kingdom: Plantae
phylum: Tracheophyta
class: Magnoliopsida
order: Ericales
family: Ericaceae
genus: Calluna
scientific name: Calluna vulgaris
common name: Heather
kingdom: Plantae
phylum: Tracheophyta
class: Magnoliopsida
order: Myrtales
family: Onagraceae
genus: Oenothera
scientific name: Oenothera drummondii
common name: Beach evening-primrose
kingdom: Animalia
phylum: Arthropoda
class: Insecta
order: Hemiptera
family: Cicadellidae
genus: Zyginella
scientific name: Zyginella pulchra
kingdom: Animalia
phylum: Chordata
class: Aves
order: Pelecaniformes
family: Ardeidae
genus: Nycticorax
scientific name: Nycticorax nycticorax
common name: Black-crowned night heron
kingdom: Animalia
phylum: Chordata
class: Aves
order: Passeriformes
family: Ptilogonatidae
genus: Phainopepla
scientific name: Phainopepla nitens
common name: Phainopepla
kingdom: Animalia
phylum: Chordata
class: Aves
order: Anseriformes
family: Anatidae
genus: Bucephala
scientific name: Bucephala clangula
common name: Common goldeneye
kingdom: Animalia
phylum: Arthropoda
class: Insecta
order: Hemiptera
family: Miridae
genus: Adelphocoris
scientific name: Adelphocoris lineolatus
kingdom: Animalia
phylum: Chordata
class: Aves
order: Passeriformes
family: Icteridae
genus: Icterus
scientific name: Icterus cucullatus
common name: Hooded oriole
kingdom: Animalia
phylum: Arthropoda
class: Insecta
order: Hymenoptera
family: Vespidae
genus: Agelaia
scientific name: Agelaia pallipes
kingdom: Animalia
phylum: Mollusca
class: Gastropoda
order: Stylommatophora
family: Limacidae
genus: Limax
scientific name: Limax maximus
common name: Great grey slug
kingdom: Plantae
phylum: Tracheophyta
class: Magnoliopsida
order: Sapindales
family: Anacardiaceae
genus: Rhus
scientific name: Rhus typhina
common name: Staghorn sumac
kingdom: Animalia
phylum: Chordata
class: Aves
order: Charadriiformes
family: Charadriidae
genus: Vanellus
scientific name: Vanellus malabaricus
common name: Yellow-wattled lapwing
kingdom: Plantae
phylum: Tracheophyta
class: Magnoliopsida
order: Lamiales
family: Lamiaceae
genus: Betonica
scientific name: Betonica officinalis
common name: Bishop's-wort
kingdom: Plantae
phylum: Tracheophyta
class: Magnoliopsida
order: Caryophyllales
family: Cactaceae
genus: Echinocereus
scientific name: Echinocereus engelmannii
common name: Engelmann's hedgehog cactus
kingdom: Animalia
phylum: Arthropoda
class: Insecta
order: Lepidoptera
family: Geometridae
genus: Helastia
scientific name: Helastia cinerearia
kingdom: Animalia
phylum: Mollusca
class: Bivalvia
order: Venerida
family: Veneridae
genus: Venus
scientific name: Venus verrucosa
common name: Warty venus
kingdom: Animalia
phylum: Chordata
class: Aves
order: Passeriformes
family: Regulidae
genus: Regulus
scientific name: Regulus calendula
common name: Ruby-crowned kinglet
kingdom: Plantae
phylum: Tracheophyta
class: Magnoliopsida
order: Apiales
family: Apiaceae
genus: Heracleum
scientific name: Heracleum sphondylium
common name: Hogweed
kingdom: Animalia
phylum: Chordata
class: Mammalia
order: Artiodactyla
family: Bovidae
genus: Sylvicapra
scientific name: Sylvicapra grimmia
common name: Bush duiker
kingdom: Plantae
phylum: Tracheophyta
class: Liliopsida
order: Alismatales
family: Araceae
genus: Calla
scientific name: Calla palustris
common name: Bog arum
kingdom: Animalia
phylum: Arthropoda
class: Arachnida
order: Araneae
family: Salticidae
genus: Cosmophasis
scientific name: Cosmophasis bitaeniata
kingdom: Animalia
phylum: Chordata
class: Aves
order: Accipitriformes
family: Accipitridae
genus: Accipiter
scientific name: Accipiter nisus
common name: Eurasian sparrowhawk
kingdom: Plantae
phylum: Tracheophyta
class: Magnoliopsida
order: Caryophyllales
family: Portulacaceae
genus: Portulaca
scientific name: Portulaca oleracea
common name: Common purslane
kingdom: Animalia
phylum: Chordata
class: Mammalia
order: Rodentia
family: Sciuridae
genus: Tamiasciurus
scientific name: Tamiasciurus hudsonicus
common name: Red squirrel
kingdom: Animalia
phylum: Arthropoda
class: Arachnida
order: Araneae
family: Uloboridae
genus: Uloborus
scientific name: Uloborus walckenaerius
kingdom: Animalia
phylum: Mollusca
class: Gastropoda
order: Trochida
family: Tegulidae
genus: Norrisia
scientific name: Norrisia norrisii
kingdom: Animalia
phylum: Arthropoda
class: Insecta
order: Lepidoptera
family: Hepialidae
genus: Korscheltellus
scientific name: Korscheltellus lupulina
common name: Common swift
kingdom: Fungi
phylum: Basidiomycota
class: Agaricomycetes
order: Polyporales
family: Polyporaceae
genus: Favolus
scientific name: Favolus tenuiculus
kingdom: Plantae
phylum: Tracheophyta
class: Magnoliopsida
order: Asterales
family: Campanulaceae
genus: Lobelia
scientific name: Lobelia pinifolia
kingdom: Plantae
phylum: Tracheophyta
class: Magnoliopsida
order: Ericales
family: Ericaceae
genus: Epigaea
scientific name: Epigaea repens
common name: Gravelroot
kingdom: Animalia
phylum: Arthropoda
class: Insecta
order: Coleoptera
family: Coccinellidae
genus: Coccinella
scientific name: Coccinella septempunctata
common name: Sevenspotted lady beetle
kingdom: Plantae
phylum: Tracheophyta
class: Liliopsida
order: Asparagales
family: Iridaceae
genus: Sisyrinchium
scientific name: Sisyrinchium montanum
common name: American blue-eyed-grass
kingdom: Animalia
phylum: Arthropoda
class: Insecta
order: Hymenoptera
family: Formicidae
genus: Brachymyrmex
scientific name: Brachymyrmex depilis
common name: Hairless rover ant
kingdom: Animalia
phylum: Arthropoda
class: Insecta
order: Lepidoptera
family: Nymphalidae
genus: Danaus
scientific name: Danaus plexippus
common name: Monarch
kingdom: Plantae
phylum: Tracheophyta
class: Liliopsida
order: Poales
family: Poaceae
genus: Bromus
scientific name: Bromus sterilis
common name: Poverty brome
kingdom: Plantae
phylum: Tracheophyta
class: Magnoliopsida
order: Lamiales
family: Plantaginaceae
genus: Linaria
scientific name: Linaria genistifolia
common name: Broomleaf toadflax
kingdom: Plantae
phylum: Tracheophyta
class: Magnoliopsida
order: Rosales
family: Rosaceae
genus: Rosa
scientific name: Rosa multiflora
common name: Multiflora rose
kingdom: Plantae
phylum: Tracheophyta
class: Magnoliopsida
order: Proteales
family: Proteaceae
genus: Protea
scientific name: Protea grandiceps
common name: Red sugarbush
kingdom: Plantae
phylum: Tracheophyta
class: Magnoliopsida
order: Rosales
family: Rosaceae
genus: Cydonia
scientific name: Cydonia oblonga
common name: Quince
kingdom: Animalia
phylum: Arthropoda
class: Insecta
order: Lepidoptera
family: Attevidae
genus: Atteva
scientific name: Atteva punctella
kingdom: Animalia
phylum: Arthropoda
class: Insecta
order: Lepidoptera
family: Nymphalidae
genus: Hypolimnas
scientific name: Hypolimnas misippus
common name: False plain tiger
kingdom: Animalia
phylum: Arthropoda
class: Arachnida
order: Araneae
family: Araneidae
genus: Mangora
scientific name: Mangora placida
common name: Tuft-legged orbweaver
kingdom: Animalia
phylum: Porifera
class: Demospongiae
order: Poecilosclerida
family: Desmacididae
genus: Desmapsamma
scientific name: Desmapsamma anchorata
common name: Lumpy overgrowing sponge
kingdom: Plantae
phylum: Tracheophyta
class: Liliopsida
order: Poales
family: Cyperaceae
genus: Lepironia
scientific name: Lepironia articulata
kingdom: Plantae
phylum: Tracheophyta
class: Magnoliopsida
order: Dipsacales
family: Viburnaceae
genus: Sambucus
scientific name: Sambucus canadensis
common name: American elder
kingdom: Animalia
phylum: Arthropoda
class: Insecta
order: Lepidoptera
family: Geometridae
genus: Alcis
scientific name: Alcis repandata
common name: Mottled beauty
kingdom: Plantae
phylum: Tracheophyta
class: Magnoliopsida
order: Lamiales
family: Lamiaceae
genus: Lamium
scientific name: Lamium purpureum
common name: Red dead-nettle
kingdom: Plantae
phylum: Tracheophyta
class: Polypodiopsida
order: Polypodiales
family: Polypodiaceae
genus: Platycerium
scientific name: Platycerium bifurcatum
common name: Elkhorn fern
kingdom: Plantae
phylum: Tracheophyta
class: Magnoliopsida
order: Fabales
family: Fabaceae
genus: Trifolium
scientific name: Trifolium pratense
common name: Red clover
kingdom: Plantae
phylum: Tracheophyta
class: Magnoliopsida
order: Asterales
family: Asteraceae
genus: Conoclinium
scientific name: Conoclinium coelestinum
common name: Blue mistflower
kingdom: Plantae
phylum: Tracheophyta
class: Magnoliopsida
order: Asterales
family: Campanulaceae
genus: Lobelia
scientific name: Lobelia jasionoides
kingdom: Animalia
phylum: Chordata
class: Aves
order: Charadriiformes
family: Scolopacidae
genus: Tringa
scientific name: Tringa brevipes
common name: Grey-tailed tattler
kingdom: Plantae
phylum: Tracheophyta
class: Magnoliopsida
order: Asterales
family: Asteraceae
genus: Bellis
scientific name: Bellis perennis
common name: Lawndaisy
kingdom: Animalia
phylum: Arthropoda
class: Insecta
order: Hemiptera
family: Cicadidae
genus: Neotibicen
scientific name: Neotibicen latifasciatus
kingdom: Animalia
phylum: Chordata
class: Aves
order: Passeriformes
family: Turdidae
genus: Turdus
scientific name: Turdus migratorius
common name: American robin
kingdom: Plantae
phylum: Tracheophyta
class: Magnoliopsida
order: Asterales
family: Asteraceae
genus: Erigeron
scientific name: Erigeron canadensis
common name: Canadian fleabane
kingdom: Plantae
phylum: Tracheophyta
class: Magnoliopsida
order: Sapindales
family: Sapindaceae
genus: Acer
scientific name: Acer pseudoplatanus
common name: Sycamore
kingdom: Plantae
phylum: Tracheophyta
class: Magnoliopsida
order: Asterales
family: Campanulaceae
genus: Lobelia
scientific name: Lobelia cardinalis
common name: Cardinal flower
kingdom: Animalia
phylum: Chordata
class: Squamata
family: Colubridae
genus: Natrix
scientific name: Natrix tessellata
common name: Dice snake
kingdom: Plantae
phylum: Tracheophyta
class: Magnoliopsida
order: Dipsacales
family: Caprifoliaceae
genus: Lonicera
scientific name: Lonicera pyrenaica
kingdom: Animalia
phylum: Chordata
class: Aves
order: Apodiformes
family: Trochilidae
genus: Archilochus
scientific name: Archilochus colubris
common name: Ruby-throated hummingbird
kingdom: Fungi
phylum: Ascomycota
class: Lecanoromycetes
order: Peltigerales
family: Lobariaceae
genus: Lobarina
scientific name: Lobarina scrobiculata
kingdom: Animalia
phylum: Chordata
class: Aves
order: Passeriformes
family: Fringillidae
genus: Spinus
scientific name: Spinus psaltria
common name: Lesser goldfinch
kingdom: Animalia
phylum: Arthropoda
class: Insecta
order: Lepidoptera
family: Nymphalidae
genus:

Directions: Could you arrange the lines of the items as a JSON list of strings, one string per line with blank lines left out, starting at the line that contains "common name: Great grey slug" and ending at the line that contains "genus: Tamiasciurus", with both of those lines included?

Task answer:
[
  "common name: Great grey slug",
  "kingdom: Plantae",
  "phylum: Tracheophyta",
  "class: Magnoliopsida",
  "order: Sapindales",
  "family: Anacardiaceae",
  "genus: Rhus",
  "scientific name: Rhus typhina",
  "common name: Staghorn sumac",
  "kingdom: Animalia",
  "phylum: Chordata",
  "class: Aves",
  "order: Charadriiformes",
  "family: Charadriidae",
  "genus: Vanellus",
  "scientific name: Vanellus malabaricus",
  "common name: Yellow-wattled lapwing",
  "kingdom: Plantae",
  "phylum: Tracheophyta",
  "class: Magnoliopsida",
  "order: Lamiales",
  "family: Lamiaceae",
  "genus: Betonica",
  "scientific name: Betonica officinalis",
  "common name: Bishop's-wort",
  "kingdom: Plantae",
  "phylum: Tracheophyta",
  "class: Magnoliopsida",
  "order: Caryophyllales",
  "family: Cactaceae",
  "genus: Echinocereus",
  "scientific name: Echinocereus engelmannii",
  "common name: Engelmann's hedgehog cactus",
  "kingdom: Animalia",
  "phylum: Arthropoda",
  "class: Insecta",
  "order: Lepidoptera",
  "family: Geometridae",
  "genus: Helastia",
  "scientific name: Helastia cinerearia",
  "kingdom: Animalia",
  "phylum: Mollusca",
  "class: Bivalvia",
  "order: Venerida",
  "family: Veneridae",
  "genus: Venus",
  "scientific name: Venus verrucosa",
  "common name: Warty venus",
  "kingdom: Animalia",
  "phylum: Chordata",
  "class: Aves",
  "order: Passeriformes",
  "family: Regulidae",
  "genus: Regulus",
  "scientific name: Regulus calendula",
  "common name: Ruby-crowned kinglet",
  "kingdom: Plantae",
  "phylum: Tracheophyta",
  "class: Magnoliopsida",
  "order: Apiales",
  "family: Apiaceae",
  "genus: Heracleum",
  "scientific name: Heracleum sphondylium",
  "common name: Hogweed",
  "kingdom: Animalia",
  "phylum: Chordata",
  "class: Mammalia",
  "order: Artiodactyla",
  "family: Bovidae",
  "genus: Sylvicapra",
  "scientific name: Sylvicapra grimmia",
  "common name: Bush duiker",
  "kingdom: Plantae",
  "phylum: Tracheophyta",
  "class: Liliopsida",
  "order: Alismatales",
  "family: Araceae",
  "genus: Calla",
  "scientific name: Calla palustris",
  "common name: Bog arum",
  "kingdom: Animalia",
  "phylum: Arthropoda",
  "class: Arachnida",
  "order: Araneae",
  "family: Salticidae",
  "genus: Cosmophasis",
  "scientific name: Cosmophasis bitaeniata",
  "kingdom: Animalia",
  "phylum: Chordata",
  "class: Aves",
  "order: Accipitriformes",
  "family: Accipitridae",
  "genus: Accipiter",
  "scientific name: Accipiter nisus",
  "common name: Eurasian sparrowhawk",
  "kingdom: Plantae",
  "phylum: Tracheophyta",
  "class: Magnoliopsida",
  "order: Caryophyllales",
  "family: Portulacaceae",
  "genus: Portulaca",
  "scientific name: Portulaca oleracea",
  "common name: Common purslane",
  "kingdom: Animalia",
  "phylum: Chordata",
  "class: Mammalia",
  "order: Rodentia",
  "family: Sciuridae",
  "genus: Tamiasciurus"
]